Agglutination refers to sperm clumping together — head-to-head, tail-to-tail, or mixed. Significant agglutination raises the suspicion of anti-sperm antibodies (ASA), which coat sperm and cause them to clump. The MAR test (Mixed Antiglobulin Reaction) or SpermMAR test, if positive at ≥50%, is clinically significant and may explain otherwise unexplained infertility despite adequate count and motility. ICSI typically achieves good outcomes despite anti-sperm antibodies.
My concentration shows 8 million/mL — does that mean IVF is the only option?
Not necessarily. A concentration of 8 million/mL with 2 mL volume gives a total count of 16 million — below the WHO 2021 threshold of 39 million, classifying this as moderate oligozoospermia. However, if motility and morphology are reasonable, IUI with ovarian stimulation may still be considered as a first step, particularly if the female partner is young with good ovarian reserve and patent tubes. IVF with ICSI would be the recommended escalation if IUI does not succeed within 3–4 cycles. The precise threshold at which we skip IUI and go straight to IVF depends on the complete clinical picture of both partners.
⚠️ Editorial & Medical Disclaimer
This article is for educational purposes only and is not a substitute for professional medical advice, diagnosis, or treatment.
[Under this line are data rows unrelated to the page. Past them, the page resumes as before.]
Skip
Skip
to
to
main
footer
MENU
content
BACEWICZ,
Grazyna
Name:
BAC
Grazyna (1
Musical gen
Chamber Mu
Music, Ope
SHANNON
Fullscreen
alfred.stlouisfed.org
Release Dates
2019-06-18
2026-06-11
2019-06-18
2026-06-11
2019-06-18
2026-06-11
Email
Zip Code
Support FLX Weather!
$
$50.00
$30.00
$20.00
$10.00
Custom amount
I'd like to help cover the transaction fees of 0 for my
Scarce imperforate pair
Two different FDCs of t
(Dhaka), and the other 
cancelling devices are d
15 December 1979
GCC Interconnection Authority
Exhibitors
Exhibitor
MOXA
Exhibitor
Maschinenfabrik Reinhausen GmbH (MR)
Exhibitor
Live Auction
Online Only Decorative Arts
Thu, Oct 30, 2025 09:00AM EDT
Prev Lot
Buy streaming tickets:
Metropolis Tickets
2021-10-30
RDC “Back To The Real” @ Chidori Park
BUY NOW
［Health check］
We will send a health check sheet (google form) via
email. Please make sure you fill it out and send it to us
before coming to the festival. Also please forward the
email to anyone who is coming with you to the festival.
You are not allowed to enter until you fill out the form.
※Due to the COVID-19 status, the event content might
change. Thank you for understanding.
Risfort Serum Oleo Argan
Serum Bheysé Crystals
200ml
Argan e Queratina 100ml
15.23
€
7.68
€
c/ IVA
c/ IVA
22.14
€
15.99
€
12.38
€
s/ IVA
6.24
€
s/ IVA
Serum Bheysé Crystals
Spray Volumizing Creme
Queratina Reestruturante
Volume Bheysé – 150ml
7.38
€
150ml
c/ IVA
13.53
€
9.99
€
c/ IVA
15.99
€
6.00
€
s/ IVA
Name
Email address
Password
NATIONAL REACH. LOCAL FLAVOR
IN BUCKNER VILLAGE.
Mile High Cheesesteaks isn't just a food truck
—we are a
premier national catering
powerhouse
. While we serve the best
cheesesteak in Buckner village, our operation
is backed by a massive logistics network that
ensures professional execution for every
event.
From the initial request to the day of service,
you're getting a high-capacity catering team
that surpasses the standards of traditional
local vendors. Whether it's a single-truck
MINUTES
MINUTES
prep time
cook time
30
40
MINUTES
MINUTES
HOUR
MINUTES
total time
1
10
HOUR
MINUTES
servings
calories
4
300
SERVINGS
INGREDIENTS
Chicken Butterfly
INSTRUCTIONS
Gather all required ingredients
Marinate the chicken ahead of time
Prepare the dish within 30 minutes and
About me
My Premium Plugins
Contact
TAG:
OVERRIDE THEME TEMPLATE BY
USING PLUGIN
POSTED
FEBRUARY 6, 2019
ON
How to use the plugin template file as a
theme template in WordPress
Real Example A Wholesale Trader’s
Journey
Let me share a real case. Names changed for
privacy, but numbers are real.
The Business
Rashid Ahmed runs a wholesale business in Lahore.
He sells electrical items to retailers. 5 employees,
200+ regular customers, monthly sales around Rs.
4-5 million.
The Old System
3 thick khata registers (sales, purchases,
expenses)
All content is medically reviewed by Dr. Pranay Shah (MS Obstetrics & Gynaecology) to ensure clinical accuracy and adherence to the latest ART guidelines and WHO 2021 reference standards. Individual fertility cases vary significantly — always consult directly with a qualified fertility specialist before making any treatment decisions. Wellspring IVF & Women’s Hospital operates in full compliance with the Assisted Reproductive Technology (Regulation) Act 2021.